[Opening Material to process section]

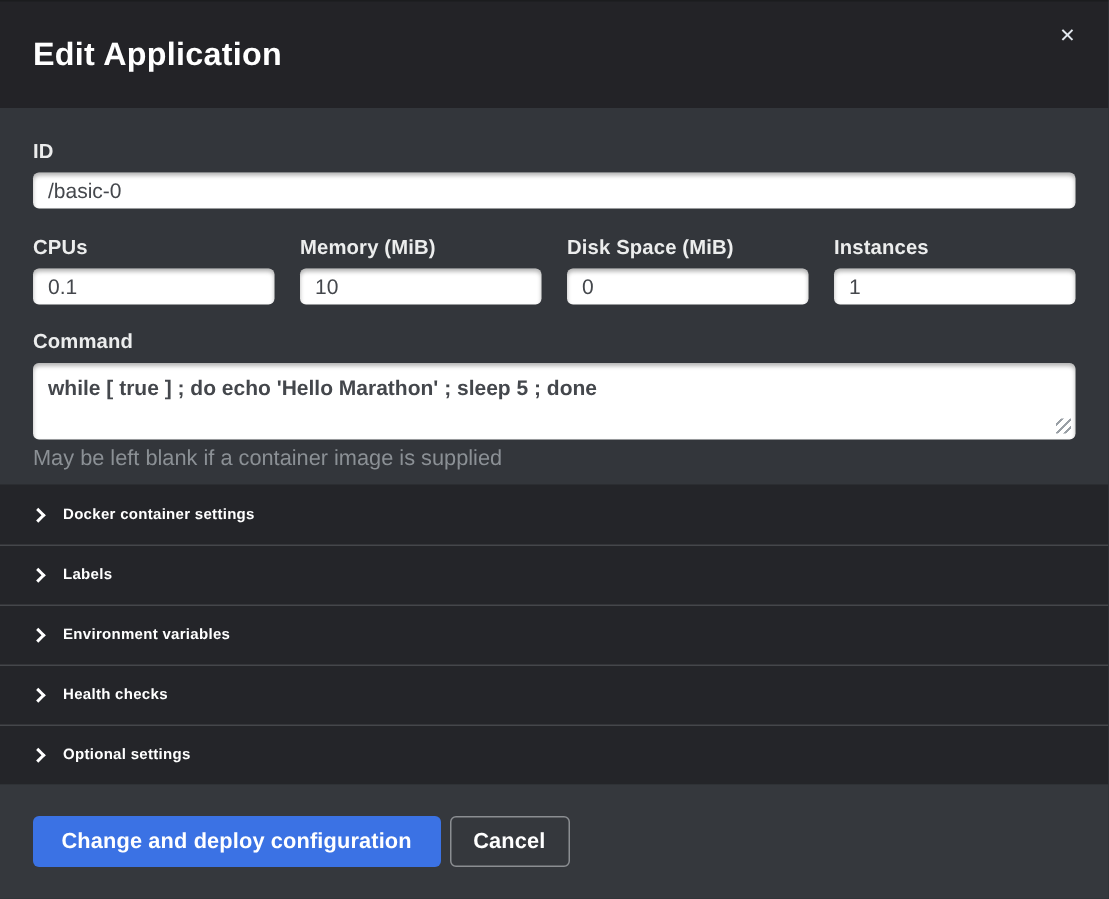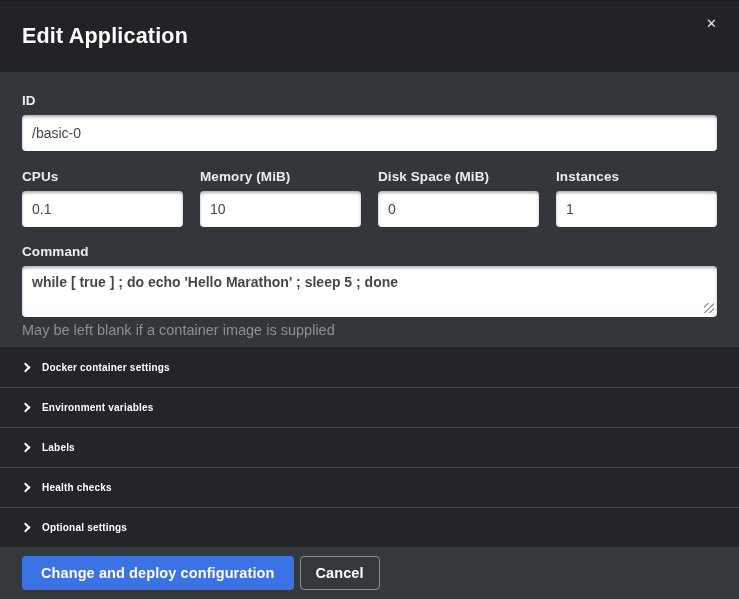--- a/index.html
+++ b/index.html
@@ -61,7 +61,7 @@
   .text-input {
     display: block;
     width: 100%;
-    height: 36px;
+    height: 24px;
     border: none;
     border-radius: 4px;
     background: #ffffff;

[Closing Material to process section]

Work to be completed:
Output the data exactly, pictures omitted.

Task result:
--- a/index.html
+++ b/index.html
@@ -61,7 +61,7 @@
   .text-input {
     display: block;
     width: 100%;
-    height: 36px;
+    height: 24px;
     border: none;
     border-radius: 4px;
     background: #ffffff;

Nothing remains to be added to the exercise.